## EXERCISE PROMPT:
Using the material below, return exactly the lines between the one holding "pinky dip: (341, 243)" and the one holding "middle pip: (407, 237)", inclusive, and no others.

*** Block opens ***

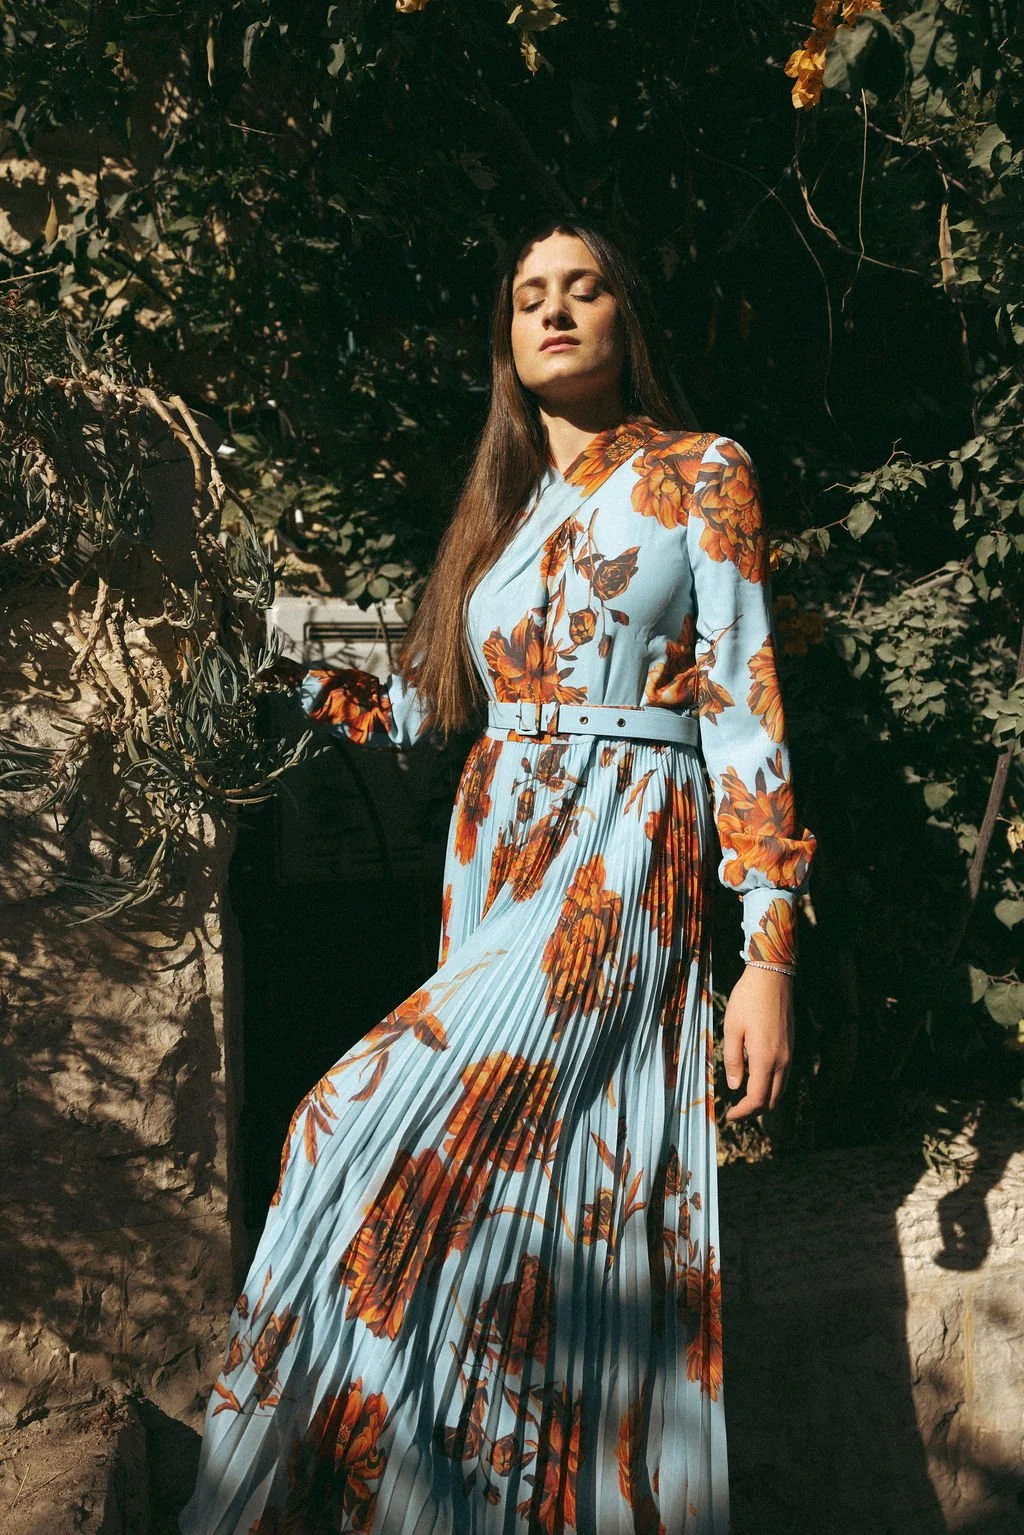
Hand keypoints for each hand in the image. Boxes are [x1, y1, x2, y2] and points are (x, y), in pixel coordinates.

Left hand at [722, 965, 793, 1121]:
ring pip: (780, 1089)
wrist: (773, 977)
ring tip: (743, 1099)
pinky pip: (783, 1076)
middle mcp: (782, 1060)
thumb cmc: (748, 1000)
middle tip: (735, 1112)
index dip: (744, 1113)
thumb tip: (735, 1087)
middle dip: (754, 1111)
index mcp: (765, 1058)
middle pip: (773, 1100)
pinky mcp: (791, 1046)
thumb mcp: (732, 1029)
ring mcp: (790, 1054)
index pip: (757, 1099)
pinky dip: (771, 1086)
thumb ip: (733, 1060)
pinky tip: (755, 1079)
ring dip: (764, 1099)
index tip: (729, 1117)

*** Block closes ***
*** Block opens ***

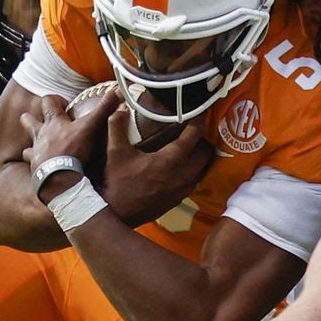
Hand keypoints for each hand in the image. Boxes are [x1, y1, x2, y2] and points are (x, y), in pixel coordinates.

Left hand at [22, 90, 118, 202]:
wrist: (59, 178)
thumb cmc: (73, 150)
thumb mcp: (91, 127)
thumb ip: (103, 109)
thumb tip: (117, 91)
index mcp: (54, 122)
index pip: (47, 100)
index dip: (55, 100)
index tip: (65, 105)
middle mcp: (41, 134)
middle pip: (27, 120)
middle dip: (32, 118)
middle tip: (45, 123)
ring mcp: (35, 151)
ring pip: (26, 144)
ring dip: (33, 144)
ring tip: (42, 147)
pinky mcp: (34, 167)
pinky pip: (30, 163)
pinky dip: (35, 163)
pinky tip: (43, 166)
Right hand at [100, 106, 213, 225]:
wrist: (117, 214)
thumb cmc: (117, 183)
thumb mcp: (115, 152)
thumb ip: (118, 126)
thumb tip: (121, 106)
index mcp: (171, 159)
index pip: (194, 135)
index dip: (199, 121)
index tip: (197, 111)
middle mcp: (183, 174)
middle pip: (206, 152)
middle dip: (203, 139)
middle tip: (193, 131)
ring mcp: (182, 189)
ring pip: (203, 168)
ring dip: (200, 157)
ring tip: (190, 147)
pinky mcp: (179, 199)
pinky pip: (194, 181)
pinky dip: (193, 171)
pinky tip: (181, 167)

*** Block closes ***
*** Block opens ***

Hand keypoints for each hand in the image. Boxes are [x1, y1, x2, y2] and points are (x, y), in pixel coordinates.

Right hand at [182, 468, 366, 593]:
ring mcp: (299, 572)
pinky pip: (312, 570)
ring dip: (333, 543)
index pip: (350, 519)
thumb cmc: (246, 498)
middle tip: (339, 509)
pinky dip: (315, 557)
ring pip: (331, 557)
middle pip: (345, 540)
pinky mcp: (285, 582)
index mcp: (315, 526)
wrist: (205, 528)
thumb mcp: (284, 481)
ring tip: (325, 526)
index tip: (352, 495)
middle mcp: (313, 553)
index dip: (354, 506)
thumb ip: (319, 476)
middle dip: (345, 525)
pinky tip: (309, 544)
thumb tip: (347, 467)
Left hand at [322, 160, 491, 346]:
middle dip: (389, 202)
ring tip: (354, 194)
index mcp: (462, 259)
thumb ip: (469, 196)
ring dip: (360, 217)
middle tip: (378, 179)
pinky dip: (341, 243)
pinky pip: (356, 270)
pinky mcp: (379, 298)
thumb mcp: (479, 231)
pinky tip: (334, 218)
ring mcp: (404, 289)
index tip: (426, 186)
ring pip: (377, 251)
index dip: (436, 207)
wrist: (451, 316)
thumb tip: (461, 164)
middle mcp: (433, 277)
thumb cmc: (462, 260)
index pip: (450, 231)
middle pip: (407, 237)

*** Block closes ***

## REPLY TO THE TASK:
pinky dip: (341, 243)
pinky pip: (356, 270)
pinky mcp: (379, 298)
thumb mcp: (479, 231)
pinky tip: (334, 218)
ring mcp: (404, 289)
index tip: (426, 186)
ring pip: (377, 251)
index dip: (436, 207)
wrist: (451, 316)
thumb tip: (461, 164)
middle mcp: (433, 277)
thumb cmc: (462, 260)
index pip: (450, 231)
middle pip: (407, 237)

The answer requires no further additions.